Saved entries
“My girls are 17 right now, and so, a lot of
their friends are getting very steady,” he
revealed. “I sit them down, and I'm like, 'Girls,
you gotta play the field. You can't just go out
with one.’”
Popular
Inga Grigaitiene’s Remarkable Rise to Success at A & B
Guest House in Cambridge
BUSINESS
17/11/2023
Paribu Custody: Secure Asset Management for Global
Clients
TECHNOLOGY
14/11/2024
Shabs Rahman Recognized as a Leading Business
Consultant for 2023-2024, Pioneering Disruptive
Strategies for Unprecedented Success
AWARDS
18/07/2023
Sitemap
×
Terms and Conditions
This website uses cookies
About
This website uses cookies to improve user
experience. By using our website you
* * *
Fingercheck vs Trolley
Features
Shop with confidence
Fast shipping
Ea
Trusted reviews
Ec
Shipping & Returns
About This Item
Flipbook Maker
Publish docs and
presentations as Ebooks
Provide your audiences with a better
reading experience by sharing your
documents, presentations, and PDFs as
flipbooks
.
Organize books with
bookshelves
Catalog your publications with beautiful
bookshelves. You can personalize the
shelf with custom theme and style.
---
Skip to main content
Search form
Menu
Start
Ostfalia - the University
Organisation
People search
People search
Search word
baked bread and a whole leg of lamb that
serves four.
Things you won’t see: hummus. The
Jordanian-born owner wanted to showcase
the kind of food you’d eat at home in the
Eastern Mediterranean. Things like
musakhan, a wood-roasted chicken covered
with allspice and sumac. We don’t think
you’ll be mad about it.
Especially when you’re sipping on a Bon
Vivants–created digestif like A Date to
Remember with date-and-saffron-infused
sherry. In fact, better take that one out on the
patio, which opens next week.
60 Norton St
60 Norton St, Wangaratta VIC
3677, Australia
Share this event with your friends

### REQUIREMENT
Swap "patio" for "terrace" in the material starting at "Skip to main content" and ending at "Share this event with your friends", then write out those lines with nothing else changed.

### RESPONSE
Skip to main content
Search form
Menu
Start
Ostfalia - the University
Organisation
People search
People search
Search word
baked bread and a whole leg of lamb that
serves four.
Things you won’t see: hummus. The
Jordanian-born owner wanted to showcase
the kind of food you’d eat at home in the
Eastern Mediterranean. Things like
musakhan, a wood-roasted chicken covered
with allspice and sumac. We don’t think
you’ll be mad about it.
Especially when you’re sipping on a Bon
Vivants–created digestif like A Date to
Remember with date-and-saffron-infused
sherry. In fact, better take that one out on the
terrace, which opens next week.
60 Norton St
60 Norton St, Wangaratta VIC
3677, Australia
Share this event with your friends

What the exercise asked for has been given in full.